------ DATA SHOWN ------
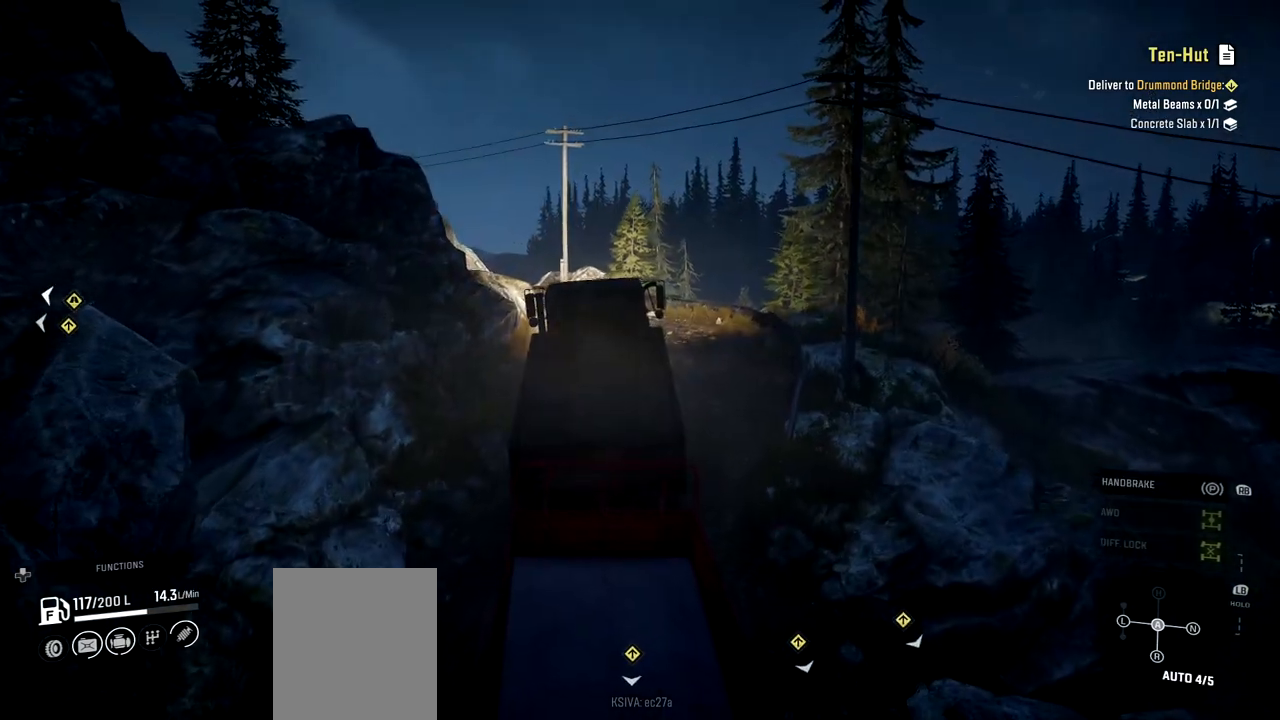
{"buttons": [], "left_stick": "center", "right_stick": "center", "events": [[217, "left_stick", "center"], [384, "R2", "up"]]}
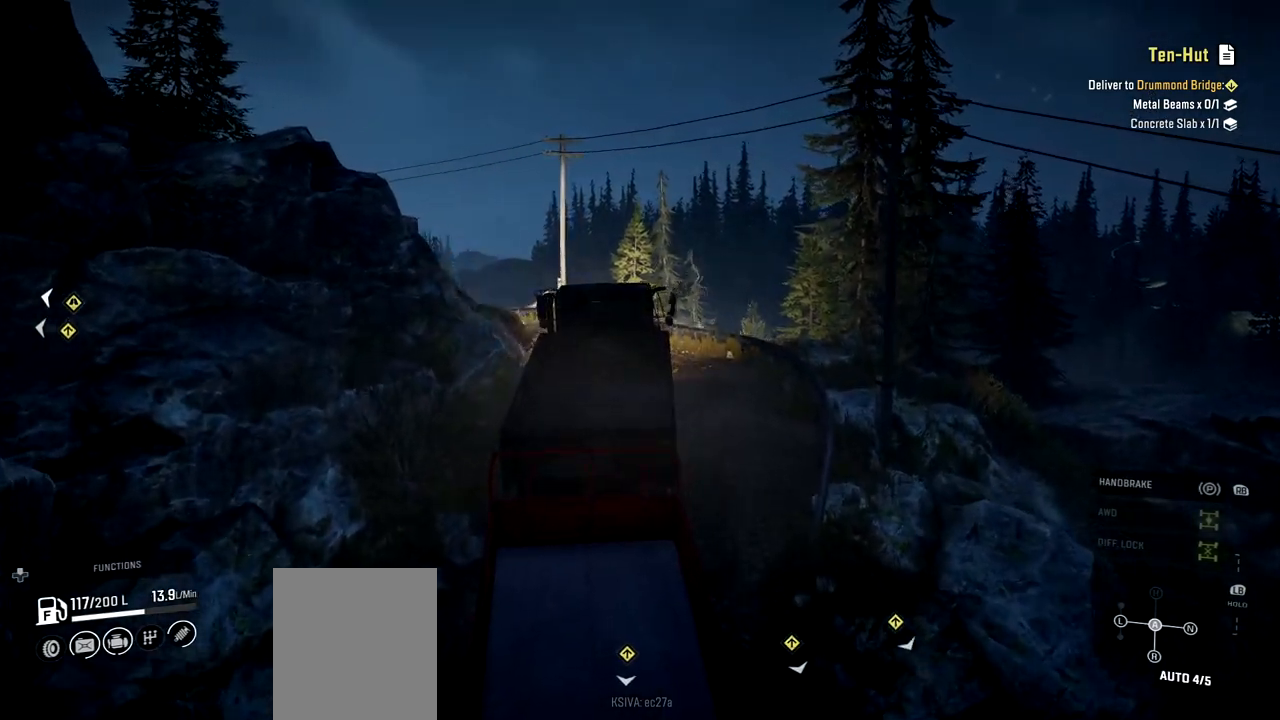
{"buttons": [], "left_stick": "left", "right_stick": "center", "events": [[66, "R2", "down"], [150, "left_stick", "left"], [283, "R2", "up"]]}
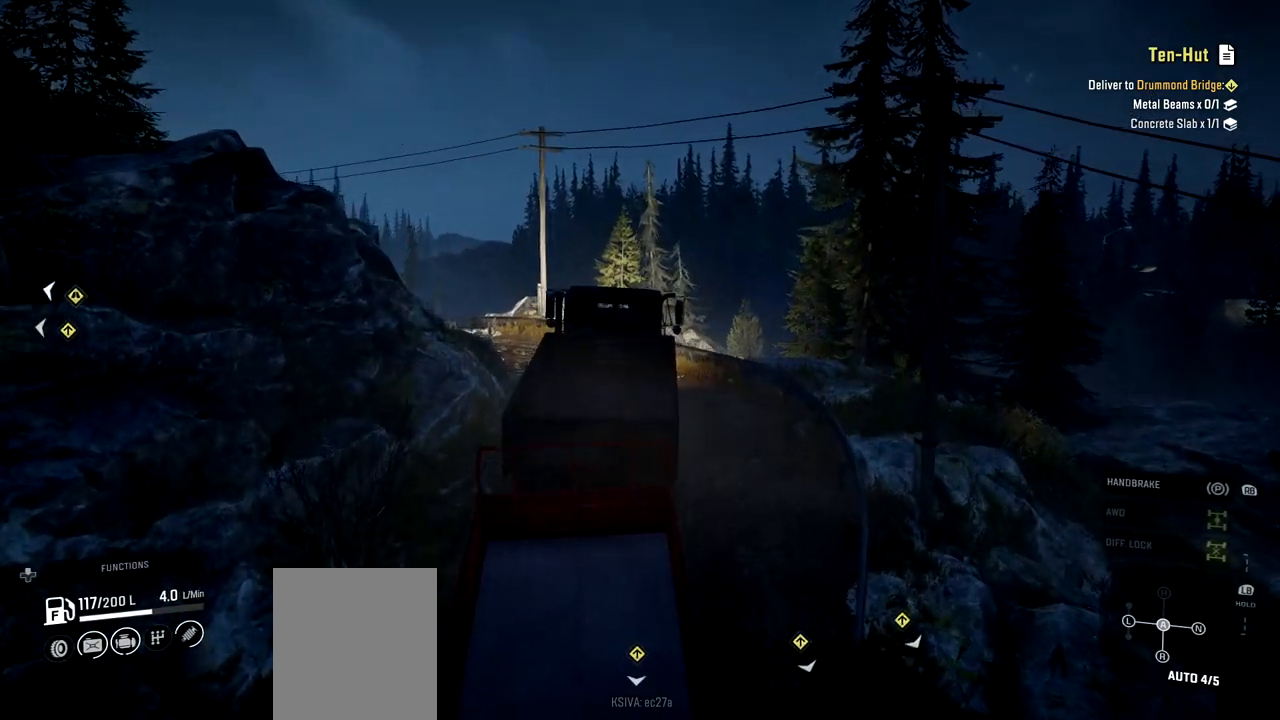
{"buttons": ["R2"], "left_stick": "left", "right_stick": "center", "events": [[334, "R2", "down"]]}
------
WHAT THE EXERCISE ASKS: All of the lines above should be copied exactly, apart from the pictures.

ANSWER FOR THE TASK:
{"buttons": [], "left_stick": "center", "right_stick": "center", "events": [[217, "left_stick", "center"], [384, "R2", "up"]]}
{"buttons": [], "left_stick": "left", "right_stick": "center", "events": [[66, "R2", "down"], [150, "left_stick", "left"], [283, "R2", "up"]]}
{"buttons": ["R2"], "left_stick": "left", "right_stick": "center", "events": [[334, "R2", "down"]]}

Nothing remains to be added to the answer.